# [What you are asked to do]
Update the entries from the beginning up to and including the line containing "Das ist schön" by replacing "GESPERRT" with "AKTIV". Reproduce only those lines, with all other text unchanged.

# [Supplied material]

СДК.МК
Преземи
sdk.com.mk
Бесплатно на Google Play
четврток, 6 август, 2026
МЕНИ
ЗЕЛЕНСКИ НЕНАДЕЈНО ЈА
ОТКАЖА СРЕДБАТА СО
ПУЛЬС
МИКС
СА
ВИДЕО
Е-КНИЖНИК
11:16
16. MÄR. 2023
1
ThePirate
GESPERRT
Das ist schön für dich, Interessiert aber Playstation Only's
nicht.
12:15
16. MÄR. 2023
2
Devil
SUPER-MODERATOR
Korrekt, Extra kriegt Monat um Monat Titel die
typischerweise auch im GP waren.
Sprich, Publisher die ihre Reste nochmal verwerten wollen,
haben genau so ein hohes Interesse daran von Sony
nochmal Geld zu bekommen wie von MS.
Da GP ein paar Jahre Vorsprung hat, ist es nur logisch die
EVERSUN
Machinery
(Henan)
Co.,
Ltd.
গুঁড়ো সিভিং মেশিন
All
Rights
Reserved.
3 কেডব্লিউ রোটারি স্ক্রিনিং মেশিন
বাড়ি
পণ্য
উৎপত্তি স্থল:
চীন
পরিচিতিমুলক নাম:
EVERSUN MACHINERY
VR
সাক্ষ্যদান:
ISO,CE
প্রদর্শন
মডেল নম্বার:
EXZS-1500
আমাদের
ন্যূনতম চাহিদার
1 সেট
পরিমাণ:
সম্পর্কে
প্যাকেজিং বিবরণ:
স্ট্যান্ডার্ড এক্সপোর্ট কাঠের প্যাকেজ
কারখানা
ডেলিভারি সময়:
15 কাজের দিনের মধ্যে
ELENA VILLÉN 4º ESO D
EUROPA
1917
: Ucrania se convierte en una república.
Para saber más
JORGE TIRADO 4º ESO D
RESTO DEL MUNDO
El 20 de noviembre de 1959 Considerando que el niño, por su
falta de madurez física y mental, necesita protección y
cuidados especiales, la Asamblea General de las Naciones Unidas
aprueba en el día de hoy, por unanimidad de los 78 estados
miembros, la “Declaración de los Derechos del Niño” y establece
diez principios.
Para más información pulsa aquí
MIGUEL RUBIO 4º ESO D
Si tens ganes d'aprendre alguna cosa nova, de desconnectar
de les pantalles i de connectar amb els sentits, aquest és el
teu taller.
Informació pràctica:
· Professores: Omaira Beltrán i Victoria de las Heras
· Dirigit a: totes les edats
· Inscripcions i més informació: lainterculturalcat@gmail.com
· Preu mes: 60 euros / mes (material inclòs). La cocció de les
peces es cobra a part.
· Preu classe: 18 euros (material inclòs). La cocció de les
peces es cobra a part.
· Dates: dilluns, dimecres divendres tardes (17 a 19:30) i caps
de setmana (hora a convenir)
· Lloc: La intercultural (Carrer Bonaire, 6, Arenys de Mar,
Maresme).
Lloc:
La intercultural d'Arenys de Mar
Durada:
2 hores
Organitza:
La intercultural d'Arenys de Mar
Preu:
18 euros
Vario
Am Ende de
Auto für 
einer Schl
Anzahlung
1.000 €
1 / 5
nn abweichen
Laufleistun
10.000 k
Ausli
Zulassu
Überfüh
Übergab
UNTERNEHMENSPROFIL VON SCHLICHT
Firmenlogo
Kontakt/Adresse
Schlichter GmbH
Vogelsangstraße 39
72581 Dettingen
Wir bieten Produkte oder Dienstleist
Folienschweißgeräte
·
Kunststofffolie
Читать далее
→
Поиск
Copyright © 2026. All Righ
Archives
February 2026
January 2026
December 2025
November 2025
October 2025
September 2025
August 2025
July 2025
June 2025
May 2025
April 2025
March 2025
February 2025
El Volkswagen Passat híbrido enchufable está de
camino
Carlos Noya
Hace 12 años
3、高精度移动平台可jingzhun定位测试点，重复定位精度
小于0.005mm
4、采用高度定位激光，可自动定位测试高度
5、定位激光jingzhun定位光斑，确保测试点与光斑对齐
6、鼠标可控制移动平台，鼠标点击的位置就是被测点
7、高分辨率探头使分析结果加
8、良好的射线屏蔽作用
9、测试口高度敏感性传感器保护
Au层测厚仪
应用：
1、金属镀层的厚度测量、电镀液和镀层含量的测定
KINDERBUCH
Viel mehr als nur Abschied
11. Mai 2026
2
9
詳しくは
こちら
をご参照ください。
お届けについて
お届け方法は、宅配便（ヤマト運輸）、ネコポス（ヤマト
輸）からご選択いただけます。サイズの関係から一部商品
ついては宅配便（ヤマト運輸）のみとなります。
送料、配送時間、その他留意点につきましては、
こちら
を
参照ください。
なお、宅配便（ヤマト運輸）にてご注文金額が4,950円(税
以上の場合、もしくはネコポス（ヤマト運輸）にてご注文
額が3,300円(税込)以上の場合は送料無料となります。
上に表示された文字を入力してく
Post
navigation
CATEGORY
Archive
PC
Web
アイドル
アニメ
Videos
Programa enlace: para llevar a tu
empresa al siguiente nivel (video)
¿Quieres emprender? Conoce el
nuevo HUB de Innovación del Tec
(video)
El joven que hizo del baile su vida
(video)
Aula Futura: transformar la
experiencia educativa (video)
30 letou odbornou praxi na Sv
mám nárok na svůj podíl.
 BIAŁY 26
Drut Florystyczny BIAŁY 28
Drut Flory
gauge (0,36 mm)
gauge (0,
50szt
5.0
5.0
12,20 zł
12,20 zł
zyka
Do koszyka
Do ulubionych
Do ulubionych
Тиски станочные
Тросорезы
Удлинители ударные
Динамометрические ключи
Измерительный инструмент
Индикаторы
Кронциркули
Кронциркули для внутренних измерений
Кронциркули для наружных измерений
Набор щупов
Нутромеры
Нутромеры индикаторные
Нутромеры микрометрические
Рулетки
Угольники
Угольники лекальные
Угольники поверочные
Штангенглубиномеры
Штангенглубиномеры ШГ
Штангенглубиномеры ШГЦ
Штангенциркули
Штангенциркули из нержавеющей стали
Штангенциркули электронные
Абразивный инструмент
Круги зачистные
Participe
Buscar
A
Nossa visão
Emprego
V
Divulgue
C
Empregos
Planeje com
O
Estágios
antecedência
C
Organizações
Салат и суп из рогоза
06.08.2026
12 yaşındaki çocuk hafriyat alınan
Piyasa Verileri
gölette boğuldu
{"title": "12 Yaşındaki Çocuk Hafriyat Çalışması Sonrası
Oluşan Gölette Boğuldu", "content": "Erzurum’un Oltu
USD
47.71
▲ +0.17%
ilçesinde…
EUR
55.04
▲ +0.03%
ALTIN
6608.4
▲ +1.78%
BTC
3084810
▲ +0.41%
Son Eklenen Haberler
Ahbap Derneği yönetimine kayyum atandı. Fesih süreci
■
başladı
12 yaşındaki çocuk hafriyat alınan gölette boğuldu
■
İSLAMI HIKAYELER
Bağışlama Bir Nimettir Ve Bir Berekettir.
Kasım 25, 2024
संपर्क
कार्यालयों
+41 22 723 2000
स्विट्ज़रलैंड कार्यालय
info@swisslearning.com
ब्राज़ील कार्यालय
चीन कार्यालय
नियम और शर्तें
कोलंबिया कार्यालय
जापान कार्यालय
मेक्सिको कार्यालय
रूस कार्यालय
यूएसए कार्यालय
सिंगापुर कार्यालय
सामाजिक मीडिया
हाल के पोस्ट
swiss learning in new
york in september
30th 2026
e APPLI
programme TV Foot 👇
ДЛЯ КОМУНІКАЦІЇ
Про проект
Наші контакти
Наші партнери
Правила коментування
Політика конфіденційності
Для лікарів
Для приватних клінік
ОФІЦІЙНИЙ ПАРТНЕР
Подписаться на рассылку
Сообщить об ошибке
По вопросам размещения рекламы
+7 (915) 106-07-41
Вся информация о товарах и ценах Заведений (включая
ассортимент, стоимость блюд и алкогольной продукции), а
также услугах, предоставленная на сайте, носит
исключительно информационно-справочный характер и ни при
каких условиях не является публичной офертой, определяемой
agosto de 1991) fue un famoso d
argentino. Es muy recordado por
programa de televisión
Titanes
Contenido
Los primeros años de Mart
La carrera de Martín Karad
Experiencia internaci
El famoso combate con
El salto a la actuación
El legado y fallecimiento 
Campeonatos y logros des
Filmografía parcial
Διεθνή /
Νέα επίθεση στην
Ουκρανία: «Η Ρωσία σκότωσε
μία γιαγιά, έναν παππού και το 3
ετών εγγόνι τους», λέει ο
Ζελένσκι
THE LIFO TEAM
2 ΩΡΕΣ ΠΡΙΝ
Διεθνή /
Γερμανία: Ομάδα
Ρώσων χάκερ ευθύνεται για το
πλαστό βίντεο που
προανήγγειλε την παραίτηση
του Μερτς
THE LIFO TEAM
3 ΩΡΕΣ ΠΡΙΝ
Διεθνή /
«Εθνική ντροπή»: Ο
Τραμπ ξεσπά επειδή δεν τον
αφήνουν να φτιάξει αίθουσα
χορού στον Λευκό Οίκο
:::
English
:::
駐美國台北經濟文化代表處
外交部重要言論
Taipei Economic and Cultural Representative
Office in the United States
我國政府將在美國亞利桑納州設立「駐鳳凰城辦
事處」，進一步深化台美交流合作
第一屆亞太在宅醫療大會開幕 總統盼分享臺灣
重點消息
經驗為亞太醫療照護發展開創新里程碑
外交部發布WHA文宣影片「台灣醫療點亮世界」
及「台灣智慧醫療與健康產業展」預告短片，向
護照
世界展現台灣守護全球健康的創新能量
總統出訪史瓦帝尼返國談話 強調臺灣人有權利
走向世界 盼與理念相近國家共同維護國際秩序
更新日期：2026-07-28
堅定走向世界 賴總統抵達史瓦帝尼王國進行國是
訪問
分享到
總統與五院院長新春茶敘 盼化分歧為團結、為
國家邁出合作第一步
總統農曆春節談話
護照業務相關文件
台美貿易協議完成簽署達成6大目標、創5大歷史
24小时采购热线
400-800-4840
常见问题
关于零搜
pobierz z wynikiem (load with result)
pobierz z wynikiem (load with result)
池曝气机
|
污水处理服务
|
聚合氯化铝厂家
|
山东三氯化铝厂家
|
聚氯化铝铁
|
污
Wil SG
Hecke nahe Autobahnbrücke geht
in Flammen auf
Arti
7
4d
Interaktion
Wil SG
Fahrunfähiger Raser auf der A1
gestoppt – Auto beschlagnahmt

# [Task response]
СДК.МК
Преземи
sdk.com.mk
Бесплатно на Google Play
четврток, 6 август, 2026
МЕНИ
ЗЕЛЕНСКИ НЕНАДЕЈНО ЈА
ОТКАЖА СРЕДБАТА СО
ПУЛЬС
МИКС
СА
ВИДЕО
Е-КНИЖНИК
11:16
16. MÄR. 2023
1
ThePirate
AKTIV
Das ist schön für dich, Interessiert aber Playstation Only's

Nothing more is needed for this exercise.